Here are the source files you'll need:

For the sort() function, which you'll need to change: File 09-13.cxx. From this source you'll also need to get the functions swap_values() and index_of_smallest().
For the binary search() function: File 12-08.cxx.

Database indexes

An index is a compact data structure that allows one to search the index for field values in the database and the search will return the record number. Then the record can be retrieved from the database file. This avoids the very slow process of trying to read through the entire database file, searching for a particular field value. A field that has separate values for a field in every record can be used as a key. That is, if we search for the records that have a particular value for that key, only one record will satisfy it, at most. Thus if one field has the four distinct values {1, 7, 33, 12} for four records, it can be used as a key. Typical keys that are used in practice are Social Security numbers, part numbers, UPC codes and membership ID numbers. To keep our work simple be sure to use distinct values for all records for any fields that we index.

Building an index

You are to build your index in the following way. Assume that you have an array of keys, such as the one above, {1, 7, 33, 12}, construct another array with the corresponding record numbers {0, 1, 2, 3}. Use the sort() function you retrieve from the Savitch sources, but modify it in the following way. Add another array argument to the function, which will be for the record numbers. When you do the swapping of key elements in the sort function also swap the corresponding elements in the record array so they're kept in correspondence.

Searching an index and retrieving a record

Use the binary search function from Savitch to search the keys array. You will get an array index returned by that function (the int& location argument). Then use that index to look up the record number in its array. Using that record number, retrieve the record in the same way you did in the previous lab, Lab 2.

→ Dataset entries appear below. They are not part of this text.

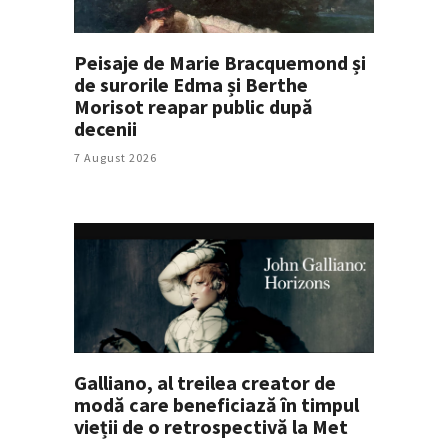
Peisaje de Marie Bracquemond și
de surorile Edma și Berthe
Morisot reapar public după
decenii
7 August 2026
Galliano, al treilea creator de
modă care beneficiază în timpul
vieții de o retrospectivă la Met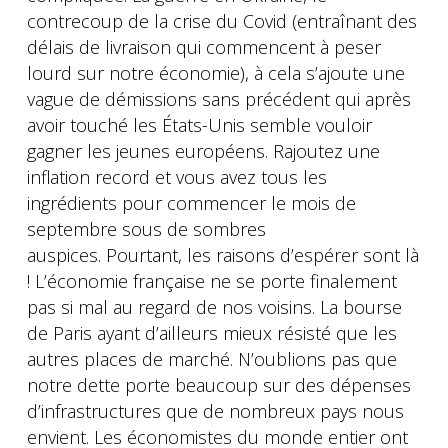
contrecoup de la crise du Covid (entraînant des
délais de livraison qui commencent à peser
lourd sur notre économie), à cela s’ajoute une
vague de démissions sans précédent qui après
avoir touché les États-Unis semble vouloir
gagner les jeunes européens. Rajoutez une
inflation record et vous avez tous les
ingrédients pour commencer le mois de
septembre sous de sombres
auspices. Pourtant, les raisons d’espérer sont là
! L’économie française ne se porte finalement
pas si mal au regard de nos voisins. La bourse
de Paris ayant d’ailleurs mieux résisté que les
autres places de marché. N’oublions pas que
notre dette porte beaucoup sur des dépenses
d’infrastructures que de nombreux pays nous
envient. Les économistes du monde entier ont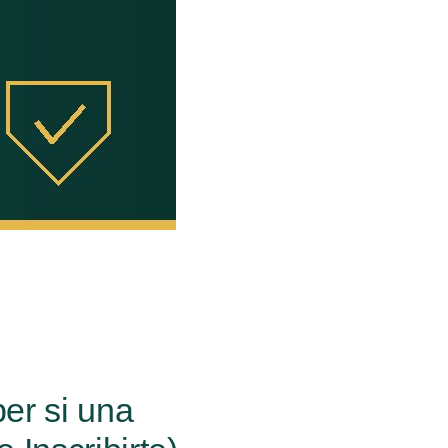
er si una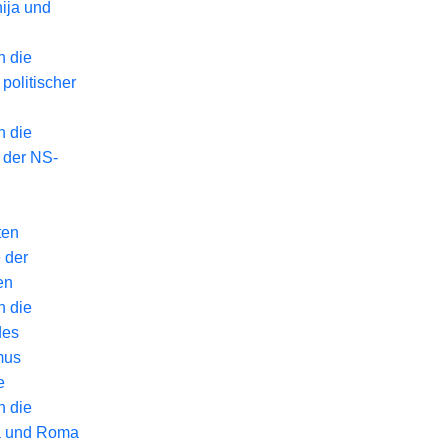
ija und
n die
politischer
n die
 der NS-
ten
 der
en
n die
des
mus
e
n die
a und Roma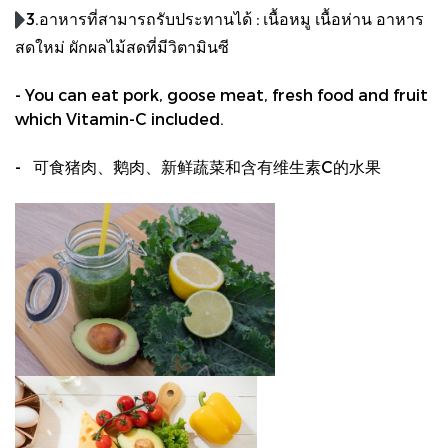
3.อาหารที่สามารถรับประทานได้ : เนื้อหมู เนื้อห่าน อาหาร
สดใหม่ ผักผลไม้สดที่มีวิตามินซี
- You can eat pork, goose meat, fresh food and fruit
which Vitamin-C included.
- 可食猪肉、鹅肉、新鲜蔬菜和含有维生素C的水果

Extra credit: Storing the index on disk

You may have noticed that the two arrays, the integer keys and the record numbers, could easily be used to build a relational table that could be stored on disk. For extra credit, do just that. Sort the two arrays and create a database file holding the corresponding two-field records. Then read in these records and recreate the two arrays used as your index. Search it as before to prove that it's there and works. Note that for a database with many fields, the index could be a good deal smaller than the database itself. For additional extra credit, build indexes for the float and string fields of the database, either in memory or also stored on disk. You could add a boolean field of one character also, but of course it could not be used as a key!

Here are a few links with brief introductions to relational databases if you'd like to know more:

Overview of the Relational Model from U. Texas
Introduction to Relational Database Design -- probably more than you'll want.
Fundamentals of Relational Database Design from Microsoft.

Snell library has more than 1,000 books on databases! It's an important topic. And finally, it's worth mentioning that in real DB systems even an index such as the one we've used in this lab may be too large to fit into memory. So in real systems even more efficient index structures are used, either B-Trees or hash tables.